Связь между религией и сексуальностью – осознанная или бессознательная, прямая или косвенная – очень тесна. Мы оставляем в стороне множество магических и анимистических представлений и символов, в которых сексуальность играет важную роль, поскольку они для нашей цели несущественны, и обращаемся лишь к нескольким значимым в социологическом отношении явлениям. Прежде всего сексуальное возбуждение – типичный компонент примитивных совместных действий в религии мирян, принимающих форму оргии. Эта его функция coxpat чете я – подчас совершенно сознательно и намеренно – также в относительно систематизированных религиях. Например, в индийской религии шакти[422], близкой древним культам фаллоса и ритуалам почитания богов воспроизводства (людей, скота, зерна) с их различными функциями. Однако чаще эротическая оргия возникает как непреднамеренное следствие экстаза, вызванного другими оргиастическими средствами, в частности танцами. Таковы среди современных сект хлыстовские радения, которые послужили поводом к возникновению секты скопцов, пытавшихся пресечь это неприемлемое для аскетов явление. К оргиастическим культам примыкают многие получившие неправильную интерпретацию институты, в частности храмовая проституция. Практически храмовая проституция очень часто выполняла функцию борделя для проезжих купцов, пользовавшихся сакральной защитой; впрочем, они и теперь составляют основной контингент этих заведений. Сводить сексуальные оргии с их выходящим за рамки повседневности характером к эндогенному «промискуитету»[423] рода или племени – просто нелепость.

* Элементы набора данных:

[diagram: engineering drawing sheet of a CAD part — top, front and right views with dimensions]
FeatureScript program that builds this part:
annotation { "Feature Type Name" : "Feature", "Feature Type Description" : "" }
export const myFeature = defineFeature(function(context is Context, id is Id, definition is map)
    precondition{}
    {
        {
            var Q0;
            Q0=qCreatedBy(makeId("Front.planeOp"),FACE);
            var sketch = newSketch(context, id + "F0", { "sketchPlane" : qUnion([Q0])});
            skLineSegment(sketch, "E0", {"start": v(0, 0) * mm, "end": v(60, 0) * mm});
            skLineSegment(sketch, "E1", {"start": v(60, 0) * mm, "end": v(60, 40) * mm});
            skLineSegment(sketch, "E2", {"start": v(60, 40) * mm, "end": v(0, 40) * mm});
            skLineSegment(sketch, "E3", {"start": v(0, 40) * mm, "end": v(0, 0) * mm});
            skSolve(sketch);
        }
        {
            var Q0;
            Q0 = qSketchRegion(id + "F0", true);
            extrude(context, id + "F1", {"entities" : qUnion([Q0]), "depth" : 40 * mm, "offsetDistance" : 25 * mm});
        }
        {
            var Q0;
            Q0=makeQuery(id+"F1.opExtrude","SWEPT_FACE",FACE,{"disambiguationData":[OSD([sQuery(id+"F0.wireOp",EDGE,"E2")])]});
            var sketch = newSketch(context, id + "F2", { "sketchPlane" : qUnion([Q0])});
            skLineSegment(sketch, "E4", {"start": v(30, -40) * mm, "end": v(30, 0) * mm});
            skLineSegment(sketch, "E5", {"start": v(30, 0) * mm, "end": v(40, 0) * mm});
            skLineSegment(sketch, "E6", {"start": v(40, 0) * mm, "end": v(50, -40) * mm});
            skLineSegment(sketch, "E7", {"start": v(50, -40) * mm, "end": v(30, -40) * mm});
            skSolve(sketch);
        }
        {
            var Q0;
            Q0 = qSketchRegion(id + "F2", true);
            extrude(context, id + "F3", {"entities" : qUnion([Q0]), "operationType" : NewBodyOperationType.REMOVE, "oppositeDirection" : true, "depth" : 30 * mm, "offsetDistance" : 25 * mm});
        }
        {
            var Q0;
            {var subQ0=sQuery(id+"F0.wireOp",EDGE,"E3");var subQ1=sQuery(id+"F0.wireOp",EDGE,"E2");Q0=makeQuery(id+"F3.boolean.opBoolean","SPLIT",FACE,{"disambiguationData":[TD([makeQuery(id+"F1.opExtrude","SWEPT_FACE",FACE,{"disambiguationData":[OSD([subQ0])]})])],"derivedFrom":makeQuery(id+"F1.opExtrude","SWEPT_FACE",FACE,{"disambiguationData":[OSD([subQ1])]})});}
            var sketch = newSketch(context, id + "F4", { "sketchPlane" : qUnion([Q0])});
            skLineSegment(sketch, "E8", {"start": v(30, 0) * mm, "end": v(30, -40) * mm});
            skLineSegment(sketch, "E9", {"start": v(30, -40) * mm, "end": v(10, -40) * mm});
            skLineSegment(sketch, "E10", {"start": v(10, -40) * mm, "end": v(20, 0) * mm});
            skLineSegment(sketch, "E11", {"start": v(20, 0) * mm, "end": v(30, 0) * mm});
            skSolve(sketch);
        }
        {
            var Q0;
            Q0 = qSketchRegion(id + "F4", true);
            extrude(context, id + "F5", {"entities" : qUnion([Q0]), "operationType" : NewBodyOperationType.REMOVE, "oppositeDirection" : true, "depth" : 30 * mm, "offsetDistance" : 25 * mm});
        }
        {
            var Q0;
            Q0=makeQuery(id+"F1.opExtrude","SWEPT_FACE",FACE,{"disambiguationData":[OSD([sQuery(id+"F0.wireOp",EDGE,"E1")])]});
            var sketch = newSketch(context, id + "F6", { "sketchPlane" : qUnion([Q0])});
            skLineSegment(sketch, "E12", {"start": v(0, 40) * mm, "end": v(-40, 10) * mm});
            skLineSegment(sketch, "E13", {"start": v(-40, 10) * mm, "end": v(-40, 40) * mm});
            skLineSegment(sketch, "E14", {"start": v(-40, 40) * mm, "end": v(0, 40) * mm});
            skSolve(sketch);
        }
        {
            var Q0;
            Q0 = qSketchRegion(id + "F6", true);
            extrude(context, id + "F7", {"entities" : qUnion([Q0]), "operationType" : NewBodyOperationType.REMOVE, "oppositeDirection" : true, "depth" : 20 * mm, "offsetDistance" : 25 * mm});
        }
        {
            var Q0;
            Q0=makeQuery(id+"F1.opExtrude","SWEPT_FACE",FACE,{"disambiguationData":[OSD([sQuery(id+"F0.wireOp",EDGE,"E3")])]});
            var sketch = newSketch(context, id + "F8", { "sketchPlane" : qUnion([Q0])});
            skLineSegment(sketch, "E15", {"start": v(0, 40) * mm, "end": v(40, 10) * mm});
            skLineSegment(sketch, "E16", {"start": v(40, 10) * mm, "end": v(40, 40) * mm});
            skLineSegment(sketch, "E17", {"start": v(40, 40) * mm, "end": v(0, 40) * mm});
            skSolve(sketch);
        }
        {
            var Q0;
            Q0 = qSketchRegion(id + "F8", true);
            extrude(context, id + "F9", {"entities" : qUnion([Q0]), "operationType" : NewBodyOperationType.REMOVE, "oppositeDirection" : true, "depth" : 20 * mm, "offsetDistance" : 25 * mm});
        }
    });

* ЗАДАНИЕ: Какая секта, согласно тексту о религии и сексуальности, возникла из-за хлыстовских радений?

* ОТВЕТ НА ЗАДАНИЕ: Секта скопцов.